Quando a principal queixa é compressão de nervos por desgaste, o plano pode focar na descompressão e, em certos casos, na estabilização para evitar instabilidade.
Em adultos, densidade óssea e doenças associadas entram forte na decisão, porque influenciam segurança e recuperação.
Riscos e expectativas que precisam ficar claros
Toda cirurgia de coluna envolve riscos e não existe resultado perfeito para todos. Entre os riscos discutidos com frequência estão infecção, sangramento, trombose, dor persistente, falha de consolidação e necessidade de reoperação.
Complicações neurológicas são raras, mas relevantes, e por isso o planejamento e a equipe fazem diferença.
Também é importante alinhar expectativa.
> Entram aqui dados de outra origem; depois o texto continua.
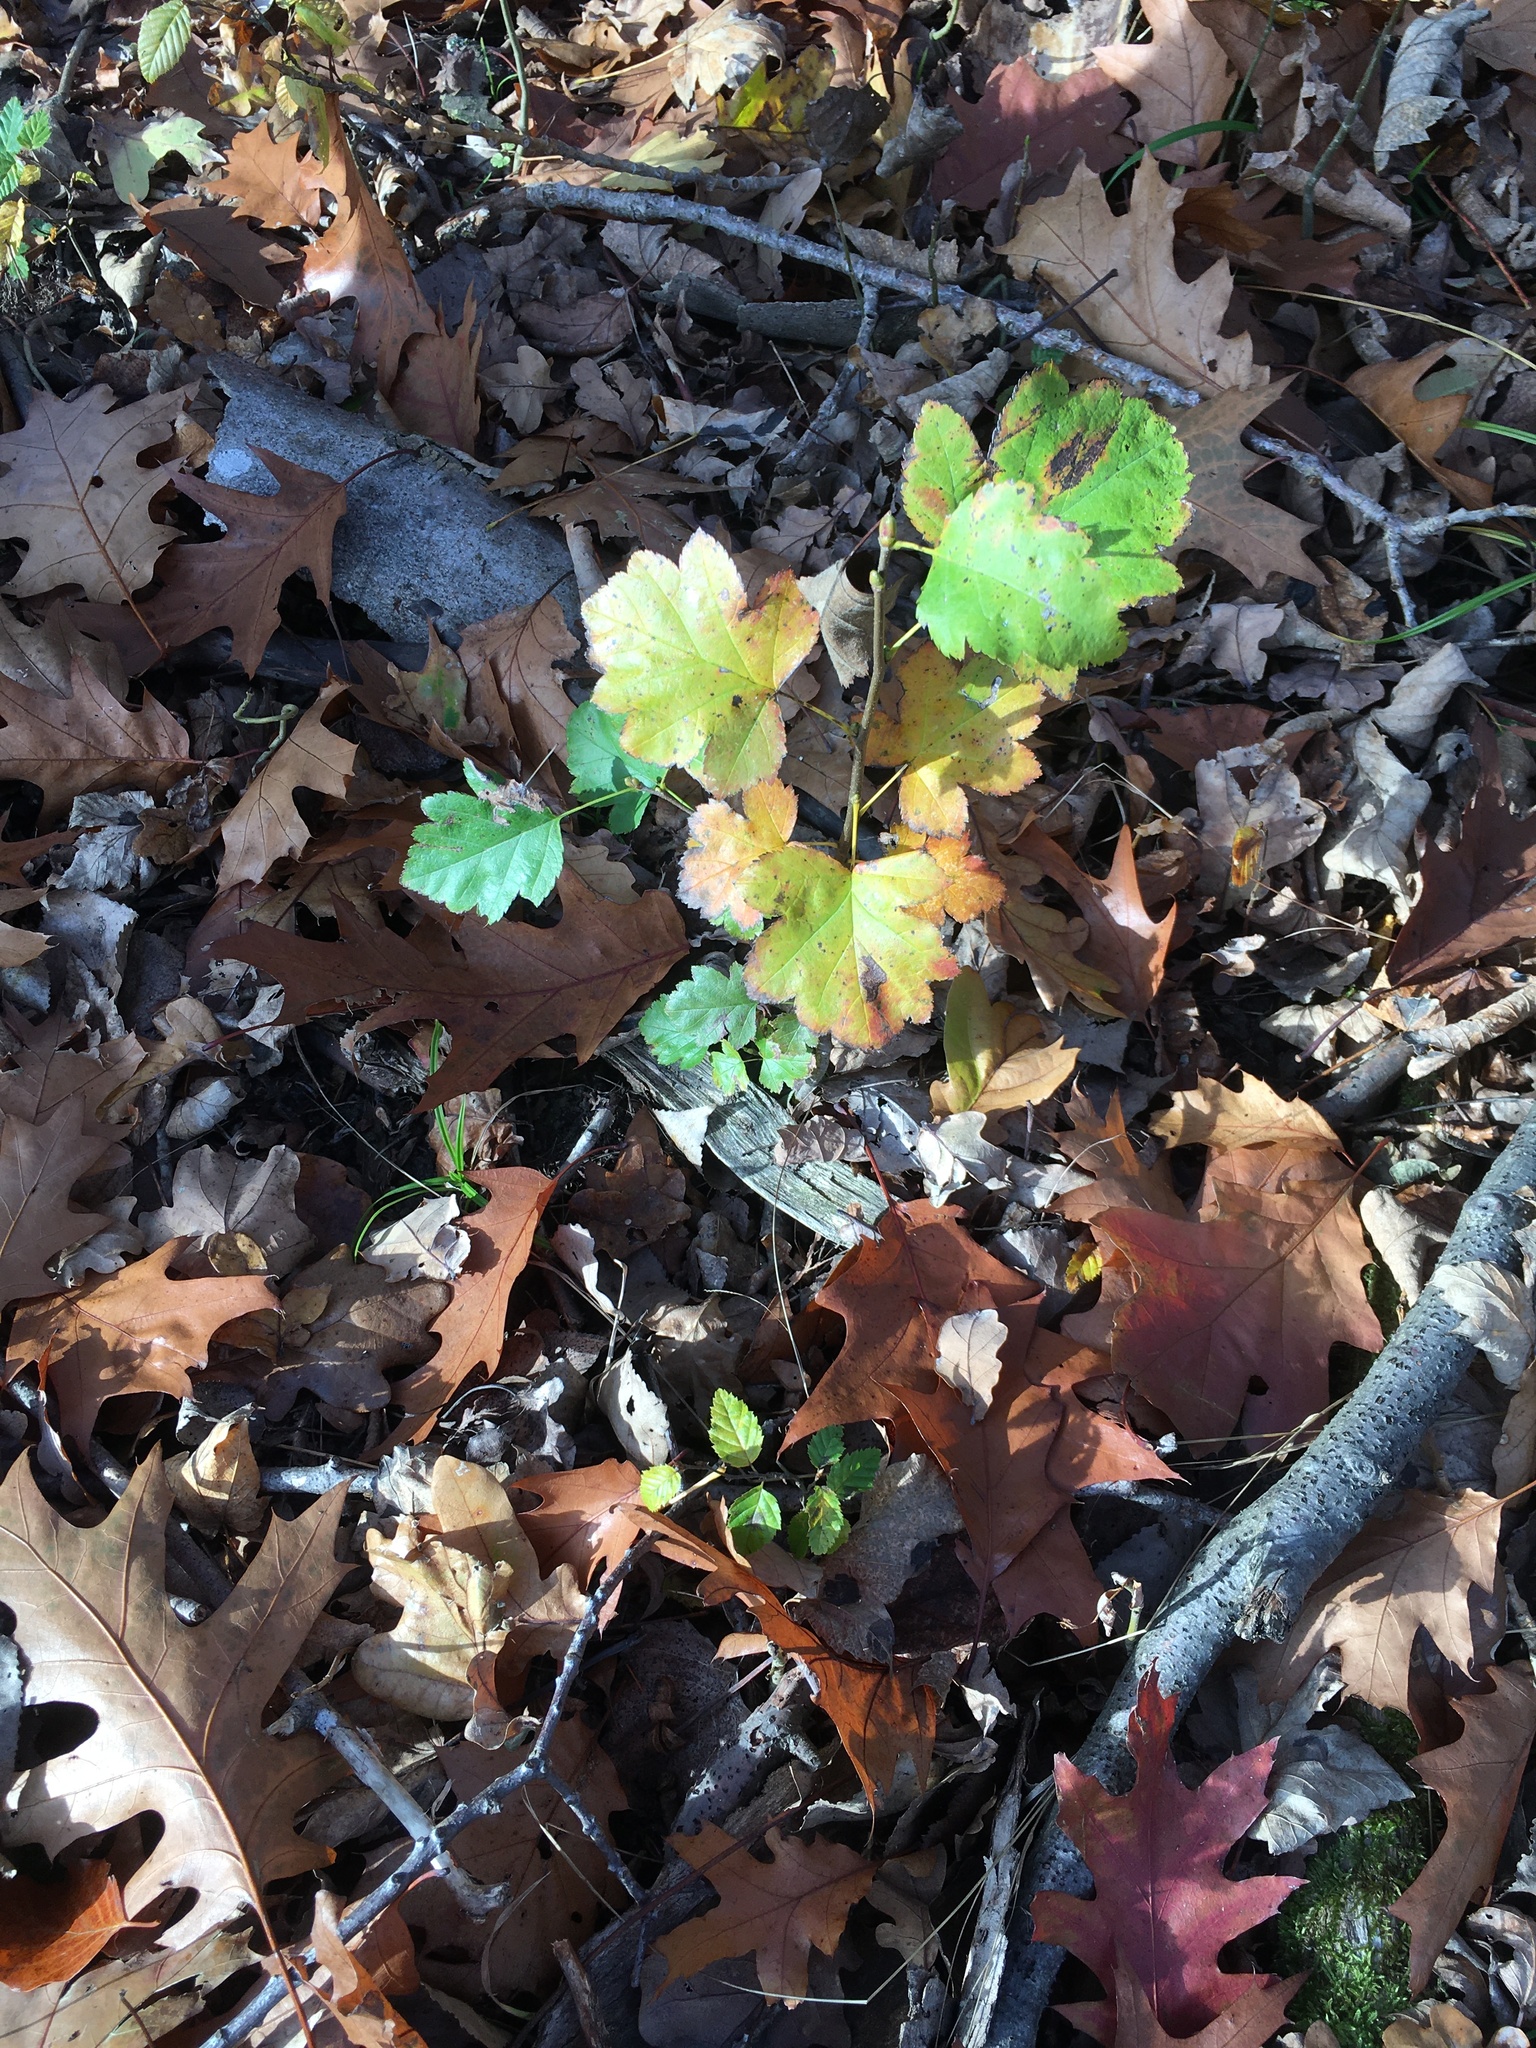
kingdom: Plantae
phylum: Tracheophyta
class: Magnoliopsida
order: Rosales
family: Rosaceae
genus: Torminalis
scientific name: Torminalis glaberrima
Em muitos casos, o objetivo principal é impedir progressão e melhorar alinhamento e equilíbrio.
A dor pode reduzir bastante, mas pode não sumir por completo, principalmente quando há desgaste difuso. O ganho mais valorizado costuma ser voltar a viver com menos limitação e mais confiança para se movimentar.
Como costuma ser a recuperação
A recuperação varia conforme idade, tipo de cirurgia e condições de saúde. Em geral, existe um período inicial de hospital, controle de dor e retomada progressiva de caminhada.
Depois, vêm ajustes de rotina e reabilitação orientada, com retorno gradual a estudo e trabalho. Esforço, impacto e esportes só voltam com liberação médica, porque cada caso tem tempo e limites próprios.
No dia a dia, ajuda pensar em fases. Nas primeiras semanas, o foco é segurança: levantar, sentar, tomar banho e dormir com menos desconforto.
Nas semanas seguintes, o foco costuma ser ganhar resistência e fortalecer com orientações adequadas. Ter uma rede de apoio facilita muito, porque o paciente evita movimentos de risco e mantém constância na recuperação.
Perguntas úteis para levar na consulta
- Qual é o tipo de desvio e o que isso muda na evolução?
- Meus exames mostram progressão quando comparo datas diferentes?
- Quais metas do tratamento conservador para o meu caso e por quanto tempo testar?
- Se houver indicação cirúrgica, qual procedimento é mais provável e quais riscos pesam mais para mim?
- Como é o plano de recuperação e quais sinais exigem retorno antes do previsto?
Desvio na coluna precisa de cirurgia quando existe risco real de piora, perda de função ou sinais de comprometimento neurológico ou respiratório.
Quando o quadro é leve ou estável, tratamento conservador e acompanhamento costumam ser o caminho mais seguro. Um especialista em coluna pode juntar sintomas, exame físico e imagens para orientar a decisão com clareza.